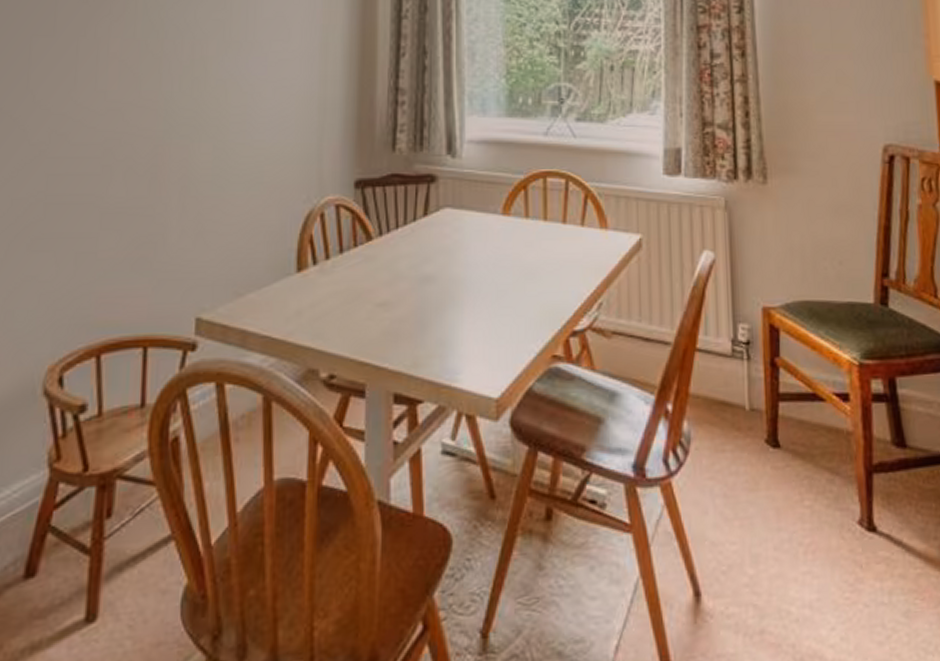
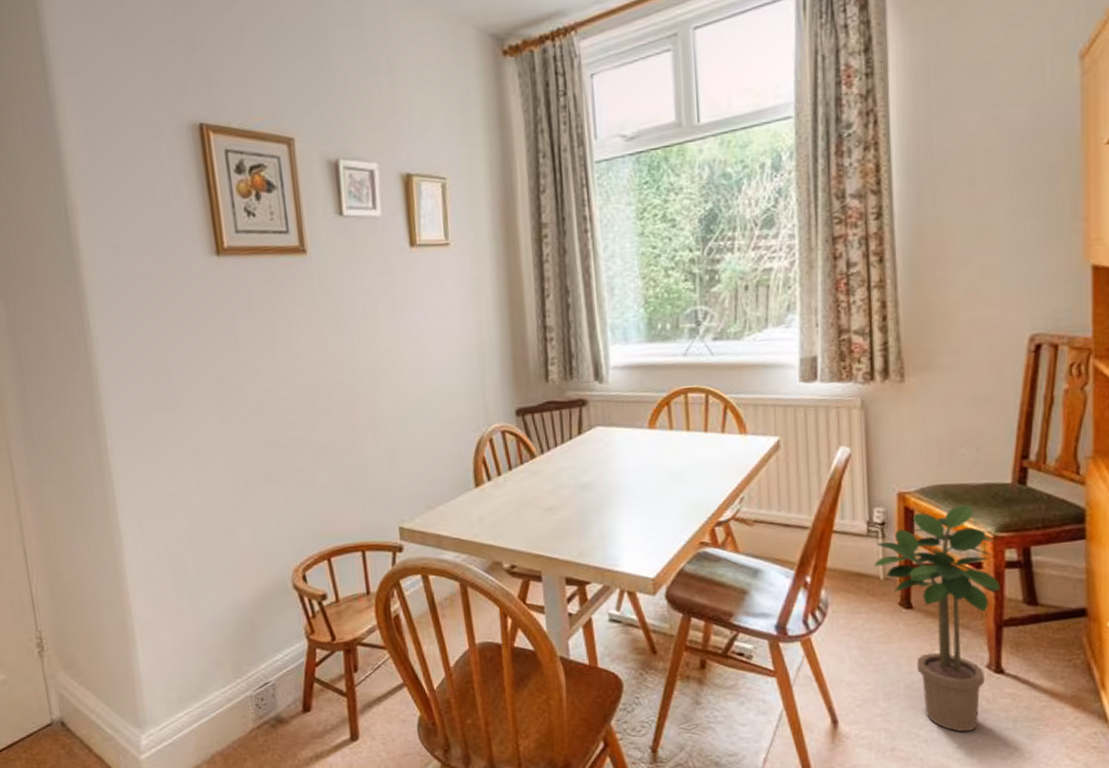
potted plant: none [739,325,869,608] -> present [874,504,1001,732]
* * *
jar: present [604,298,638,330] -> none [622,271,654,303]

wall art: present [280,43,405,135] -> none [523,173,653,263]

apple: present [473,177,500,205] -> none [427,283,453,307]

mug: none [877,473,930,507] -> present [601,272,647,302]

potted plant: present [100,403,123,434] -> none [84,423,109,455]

**YOUR ASSIGNMENT**
Look in the material above for the line with "wall art: present" and the line with "potted plant: present", and transcribe exactly those lines and all lines between them, nothing more.

**OUTPUT**
wall art: present [280,43,405,135] -> none [523,173,653,263]

apple: present [473,177,500,205] -> none [427,283,453,307]

mug: none [877,473,930,507] -> present [601,272,647,302]

potted plant: present [100,403,123,434] -> none [84,423,109,455]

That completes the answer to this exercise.